* What the task requires: Each line below that holds the word "удалить" counts once. Say how many such lines there are, and no more.

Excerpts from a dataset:
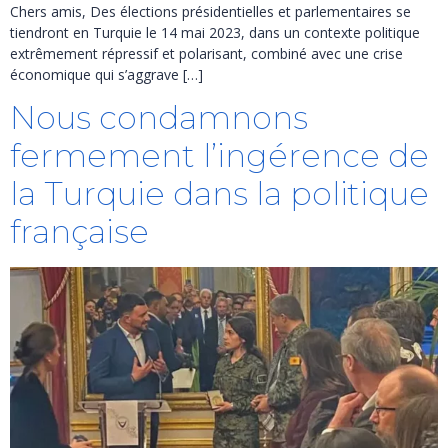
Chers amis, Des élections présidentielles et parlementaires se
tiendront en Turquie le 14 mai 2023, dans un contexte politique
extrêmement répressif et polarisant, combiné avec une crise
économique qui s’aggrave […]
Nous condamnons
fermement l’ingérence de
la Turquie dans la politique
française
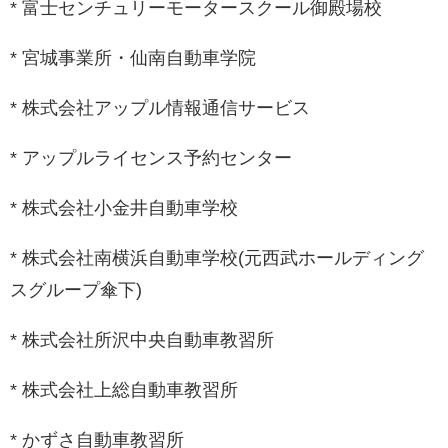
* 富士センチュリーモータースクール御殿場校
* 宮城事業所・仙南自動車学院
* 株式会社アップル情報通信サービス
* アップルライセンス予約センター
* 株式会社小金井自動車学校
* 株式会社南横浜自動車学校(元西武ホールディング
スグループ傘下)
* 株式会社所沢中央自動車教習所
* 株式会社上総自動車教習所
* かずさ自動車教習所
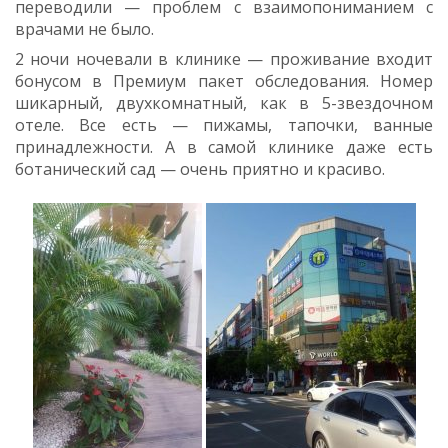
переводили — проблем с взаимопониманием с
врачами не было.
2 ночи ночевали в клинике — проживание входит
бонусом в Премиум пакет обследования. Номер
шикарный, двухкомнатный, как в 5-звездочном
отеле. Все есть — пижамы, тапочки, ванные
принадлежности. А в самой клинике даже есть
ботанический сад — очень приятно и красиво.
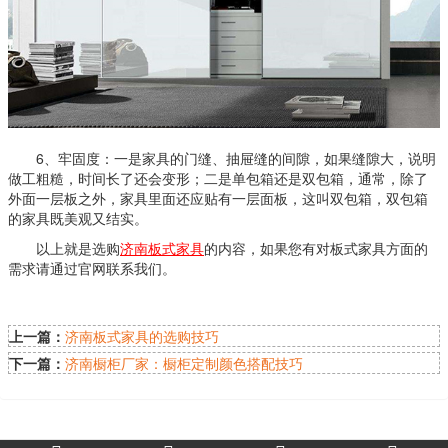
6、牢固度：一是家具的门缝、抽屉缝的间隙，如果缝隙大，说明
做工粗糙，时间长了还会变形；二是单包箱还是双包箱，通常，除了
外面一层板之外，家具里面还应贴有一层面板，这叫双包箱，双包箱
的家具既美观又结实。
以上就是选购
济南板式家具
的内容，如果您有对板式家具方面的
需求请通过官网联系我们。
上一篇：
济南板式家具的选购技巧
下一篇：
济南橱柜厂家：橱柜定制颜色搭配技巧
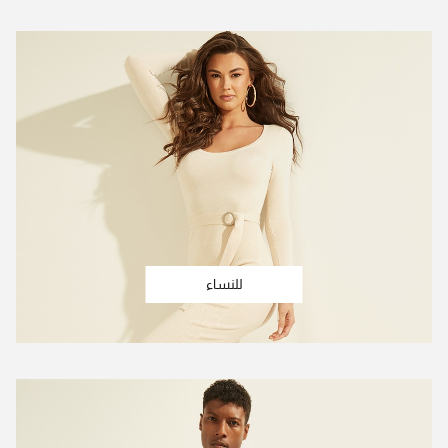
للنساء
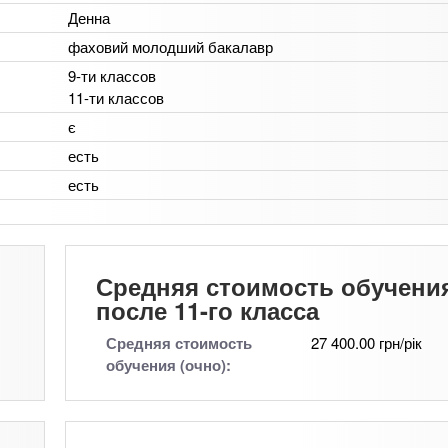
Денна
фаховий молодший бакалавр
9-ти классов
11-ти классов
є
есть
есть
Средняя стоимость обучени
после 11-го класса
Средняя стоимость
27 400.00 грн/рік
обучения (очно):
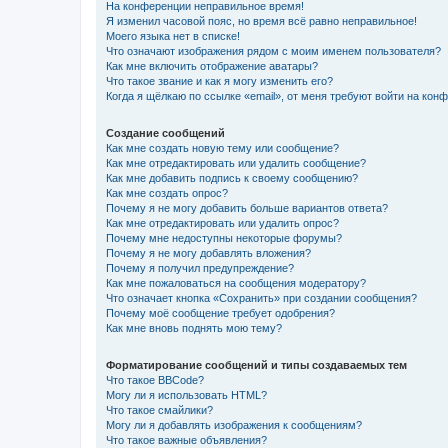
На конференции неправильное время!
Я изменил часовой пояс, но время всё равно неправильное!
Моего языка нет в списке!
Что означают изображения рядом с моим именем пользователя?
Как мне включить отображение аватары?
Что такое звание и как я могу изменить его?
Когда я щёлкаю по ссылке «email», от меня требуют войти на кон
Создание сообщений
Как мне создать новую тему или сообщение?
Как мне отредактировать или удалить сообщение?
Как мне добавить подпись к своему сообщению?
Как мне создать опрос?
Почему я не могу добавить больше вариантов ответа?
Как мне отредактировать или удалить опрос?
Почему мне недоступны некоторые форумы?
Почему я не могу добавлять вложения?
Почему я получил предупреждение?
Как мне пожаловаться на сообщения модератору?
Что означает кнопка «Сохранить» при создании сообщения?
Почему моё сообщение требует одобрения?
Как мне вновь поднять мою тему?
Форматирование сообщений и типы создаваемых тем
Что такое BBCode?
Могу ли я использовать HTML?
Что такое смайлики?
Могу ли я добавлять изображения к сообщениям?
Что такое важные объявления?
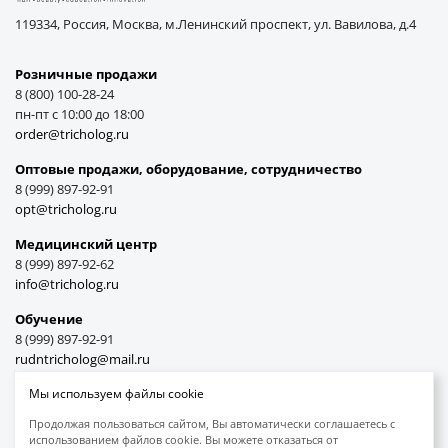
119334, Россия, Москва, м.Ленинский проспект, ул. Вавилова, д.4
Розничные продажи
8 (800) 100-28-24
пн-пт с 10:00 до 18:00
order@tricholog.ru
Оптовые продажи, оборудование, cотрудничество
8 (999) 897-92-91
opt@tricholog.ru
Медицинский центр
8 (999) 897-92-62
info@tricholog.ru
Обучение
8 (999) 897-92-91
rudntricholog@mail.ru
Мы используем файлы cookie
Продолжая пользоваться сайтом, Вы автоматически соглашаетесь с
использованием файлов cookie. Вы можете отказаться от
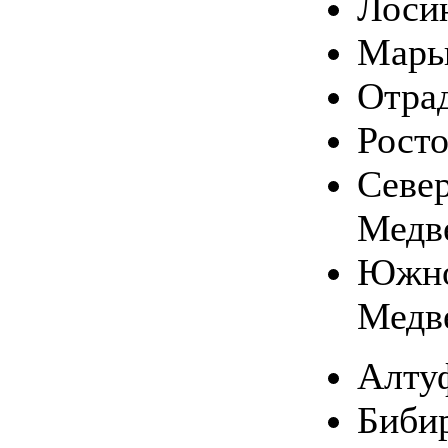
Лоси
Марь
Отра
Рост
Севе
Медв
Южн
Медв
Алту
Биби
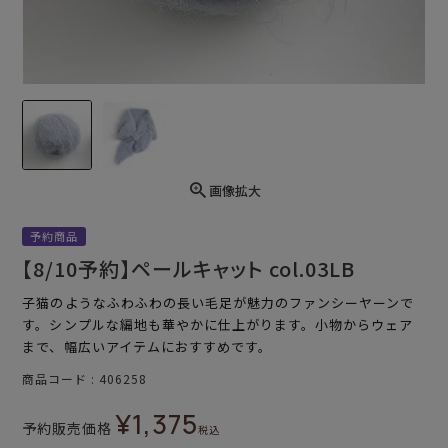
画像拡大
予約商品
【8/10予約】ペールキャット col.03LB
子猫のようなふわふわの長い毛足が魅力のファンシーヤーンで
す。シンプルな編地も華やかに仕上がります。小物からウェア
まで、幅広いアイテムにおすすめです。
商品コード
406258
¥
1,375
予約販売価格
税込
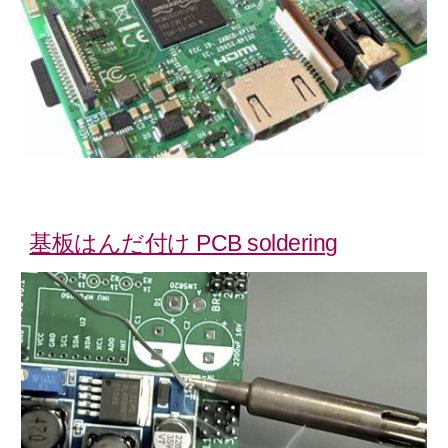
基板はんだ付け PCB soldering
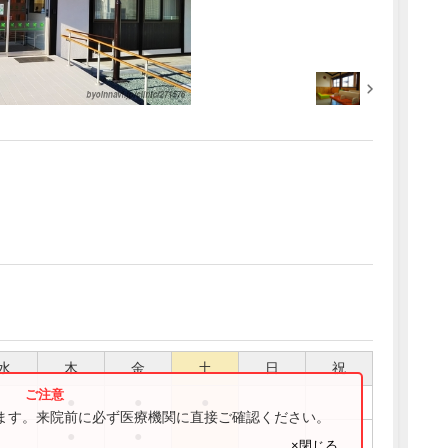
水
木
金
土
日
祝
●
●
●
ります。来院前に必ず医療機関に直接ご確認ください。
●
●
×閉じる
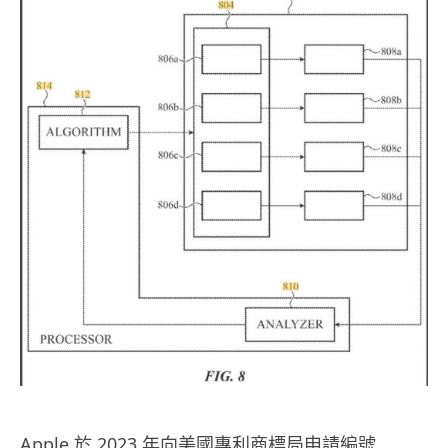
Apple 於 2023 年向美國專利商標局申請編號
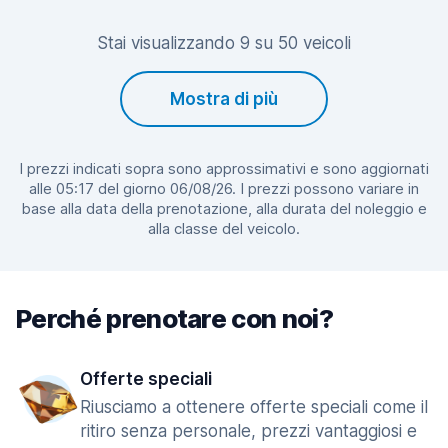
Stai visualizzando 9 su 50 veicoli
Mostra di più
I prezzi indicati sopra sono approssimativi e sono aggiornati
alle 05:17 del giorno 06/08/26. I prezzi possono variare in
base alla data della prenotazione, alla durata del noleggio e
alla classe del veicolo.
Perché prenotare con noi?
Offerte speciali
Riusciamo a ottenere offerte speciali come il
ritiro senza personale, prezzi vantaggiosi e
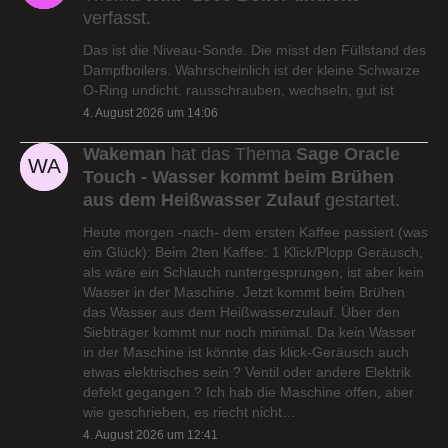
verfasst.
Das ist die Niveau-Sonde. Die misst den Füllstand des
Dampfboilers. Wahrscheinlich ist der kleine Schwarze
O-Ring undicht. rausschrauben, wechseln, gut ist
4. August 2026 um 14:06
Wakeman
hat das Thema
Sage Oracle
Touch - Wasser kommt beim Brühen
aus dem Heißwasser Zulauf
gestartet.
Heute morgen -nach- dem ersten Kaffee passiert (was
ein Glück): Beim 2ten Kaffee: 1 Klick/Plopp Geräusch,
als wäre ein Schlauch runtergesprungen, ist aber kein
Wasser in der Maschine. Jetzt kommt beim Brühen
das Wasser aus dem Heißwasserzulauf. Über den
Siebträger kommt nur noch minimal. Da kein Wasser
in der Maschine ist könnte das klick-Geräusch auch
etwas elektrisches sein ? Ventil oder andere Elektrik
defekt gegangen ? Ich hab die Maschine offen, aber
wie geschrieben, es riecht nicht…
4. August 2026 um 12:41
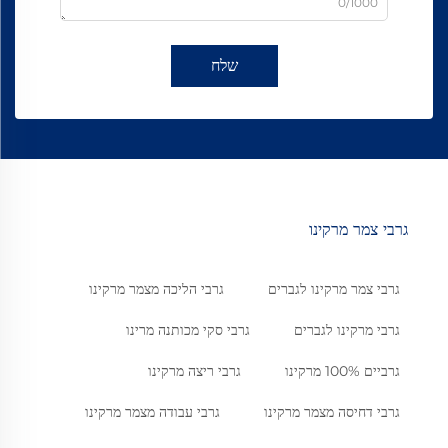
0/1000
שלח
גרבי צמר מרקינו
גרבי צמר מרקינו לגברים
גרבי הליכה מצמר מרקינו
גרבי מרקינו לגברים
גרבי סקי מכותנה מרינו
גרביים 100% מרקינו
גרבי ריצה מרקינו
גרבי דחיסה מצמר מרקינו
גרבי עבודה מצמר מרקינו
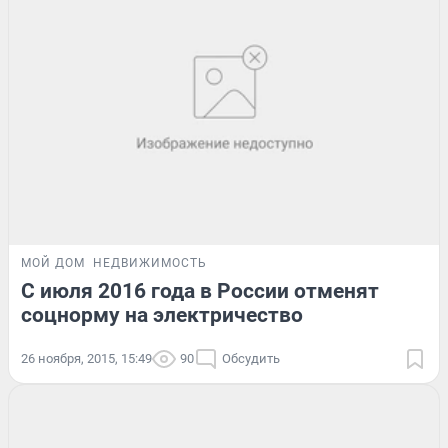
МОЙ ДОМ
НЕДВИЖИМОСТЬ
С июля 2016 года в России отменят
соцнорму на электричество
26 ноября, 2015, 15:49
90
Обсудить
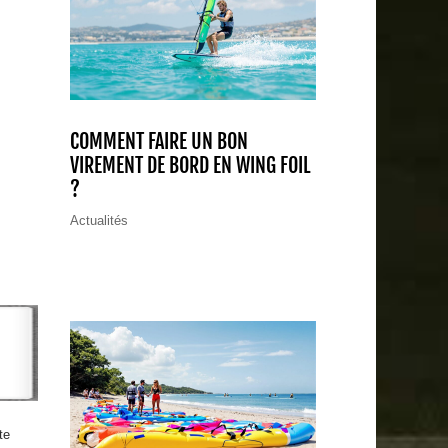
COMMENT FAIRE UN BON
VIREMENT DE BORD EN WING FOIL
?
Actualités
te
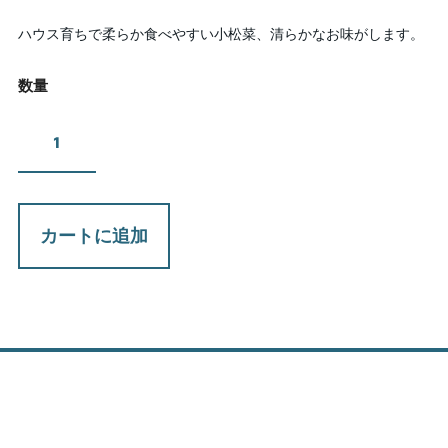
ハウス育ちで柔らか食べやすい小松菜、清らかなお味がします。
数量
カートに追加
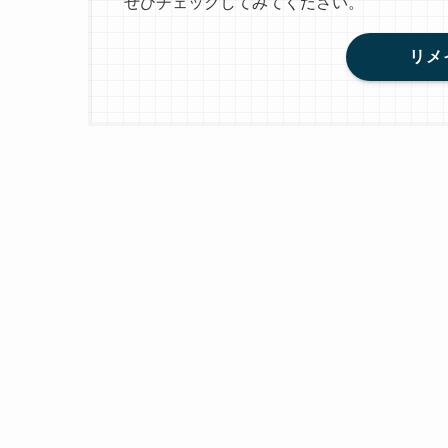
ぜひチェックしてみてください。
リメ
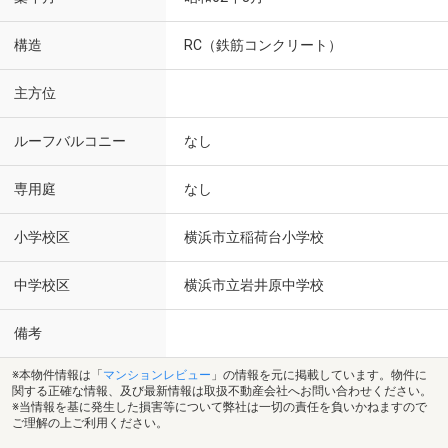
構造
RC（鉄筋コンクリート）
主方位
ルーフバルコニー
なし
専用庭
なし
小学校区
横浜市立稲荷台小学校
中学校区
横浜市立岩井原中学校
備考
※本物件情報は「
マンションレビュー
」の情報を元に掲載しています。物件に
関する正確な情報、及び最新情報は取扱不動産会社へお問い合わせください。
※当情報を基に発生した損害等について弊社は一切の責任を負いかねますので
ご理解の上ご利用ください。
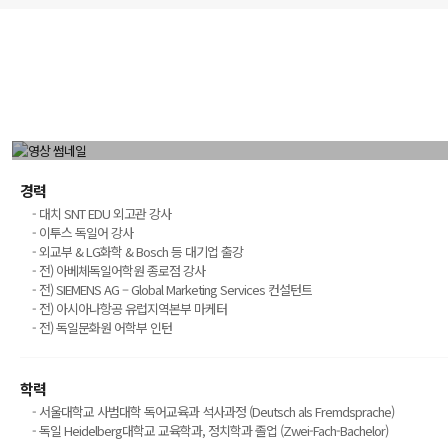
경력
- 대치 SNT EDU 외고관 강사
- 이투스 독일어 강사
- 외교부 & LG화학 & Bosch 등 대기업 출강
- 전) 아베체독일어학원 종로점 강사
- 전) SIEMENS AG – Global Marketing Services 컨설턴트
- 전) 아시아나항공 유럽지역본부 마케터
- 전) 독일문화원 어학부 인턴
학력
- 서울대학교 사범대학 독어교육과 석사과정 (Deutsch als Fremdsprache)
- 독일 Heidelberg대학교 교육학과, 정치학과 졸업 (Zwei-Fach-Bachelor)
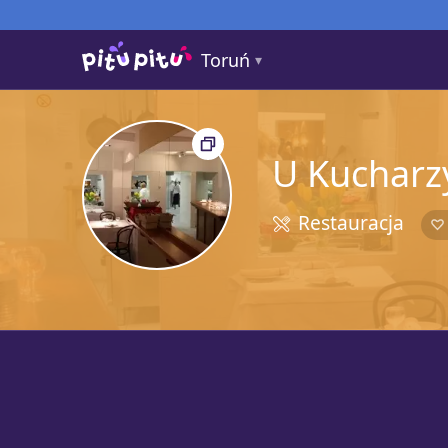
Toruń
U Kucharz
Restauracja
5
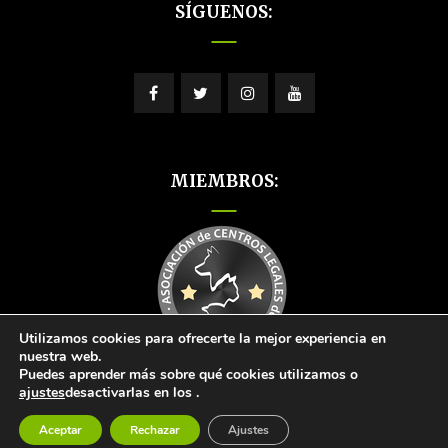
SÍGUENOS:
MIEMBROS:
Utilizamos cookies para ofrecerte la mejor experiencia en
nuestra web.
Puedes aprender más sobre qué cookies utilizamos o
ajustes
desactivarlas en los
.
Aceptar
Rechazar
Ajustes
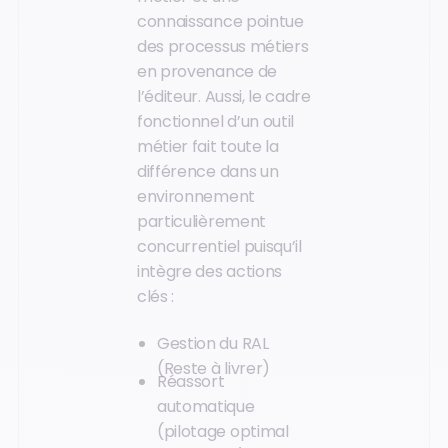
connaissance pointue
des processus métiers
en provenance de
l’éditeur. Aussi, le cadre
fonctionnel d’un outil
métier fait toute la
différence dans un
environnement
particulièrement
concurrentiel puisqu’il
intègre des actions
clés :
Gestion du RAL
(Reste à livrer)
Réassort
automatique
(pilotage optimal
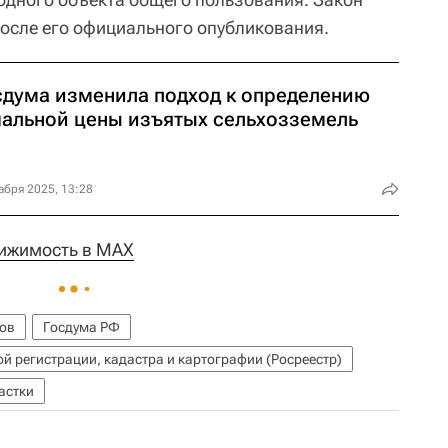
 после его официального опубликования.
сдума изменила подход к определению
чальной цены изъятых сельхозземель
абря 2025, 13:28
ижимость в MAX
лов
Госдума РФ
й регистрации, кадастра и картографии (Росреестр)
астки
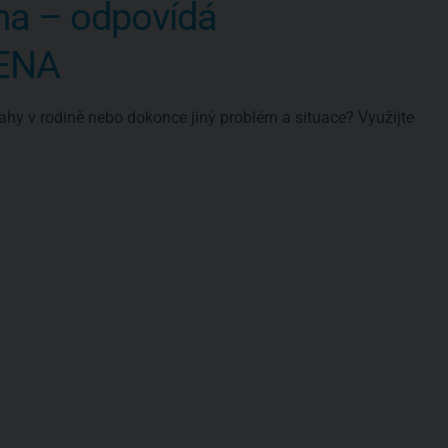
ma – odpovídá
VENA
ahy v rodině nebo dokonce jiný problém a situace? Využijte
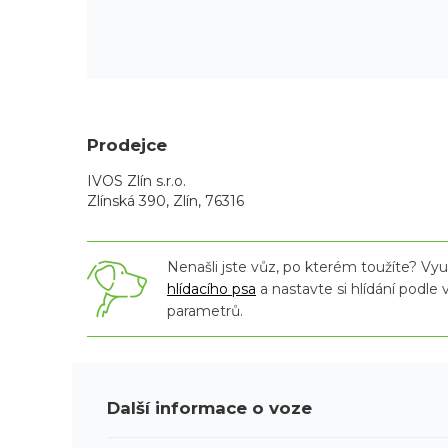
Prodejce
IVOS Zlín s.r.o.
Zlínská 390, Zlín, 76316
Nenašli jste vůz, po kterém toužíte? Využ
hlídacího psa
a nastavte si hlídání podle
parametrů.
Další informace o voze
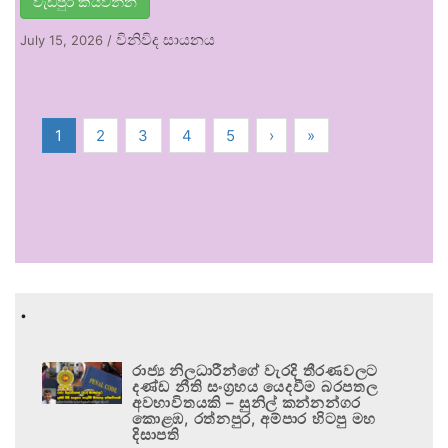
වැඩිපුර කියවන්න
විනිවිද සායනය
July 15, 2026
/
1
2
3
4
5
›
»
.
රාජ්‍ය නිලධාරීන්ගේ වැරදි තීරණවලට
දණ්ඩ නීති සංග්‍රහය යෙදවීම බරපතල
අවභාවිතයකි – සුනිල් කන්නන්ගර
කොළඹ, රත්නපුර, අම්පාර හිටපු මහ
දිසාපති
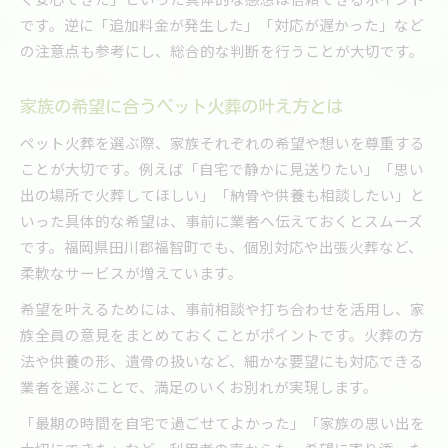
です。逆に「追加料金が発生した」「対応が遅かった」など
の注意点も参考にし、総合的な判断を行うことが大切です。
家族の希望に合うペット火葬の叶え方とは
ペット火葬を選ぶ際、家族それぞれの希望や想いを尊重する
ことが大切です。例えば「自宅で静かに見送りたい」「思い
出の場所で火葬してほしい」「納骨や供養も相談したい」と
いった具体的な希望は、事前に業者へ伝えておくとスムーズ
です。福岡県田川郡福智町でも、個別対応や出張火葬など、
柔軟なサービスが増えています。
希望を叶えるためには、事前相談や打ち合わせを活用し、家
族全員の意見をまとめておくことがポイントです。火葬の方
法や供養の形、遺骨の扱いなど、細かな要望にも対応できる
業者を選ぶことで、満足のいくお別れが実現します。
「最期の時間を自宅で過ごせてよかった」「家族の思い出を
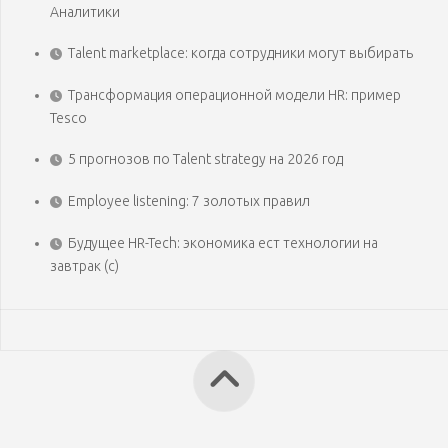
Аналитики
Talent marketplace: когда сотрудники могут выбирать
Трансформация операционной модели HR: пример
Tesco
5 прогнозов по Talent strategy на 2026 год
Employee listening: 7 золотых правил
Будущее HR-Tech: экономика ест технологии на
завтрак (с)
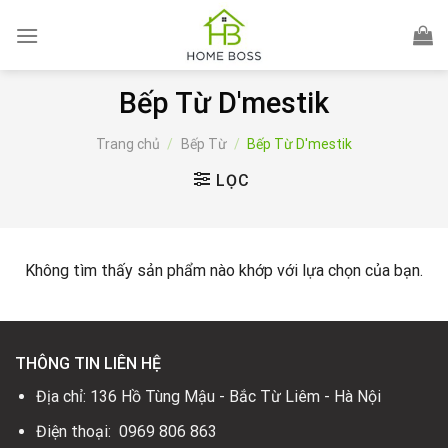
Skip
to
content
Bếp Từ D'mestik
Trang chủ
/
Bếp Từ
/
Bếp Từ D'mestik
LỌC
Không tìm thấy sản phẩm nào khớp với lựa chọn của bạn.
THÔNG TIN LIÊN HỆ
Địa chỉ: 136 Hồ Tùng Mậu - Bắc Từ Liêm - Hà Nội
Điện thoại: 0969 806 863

* Solved exercise: 2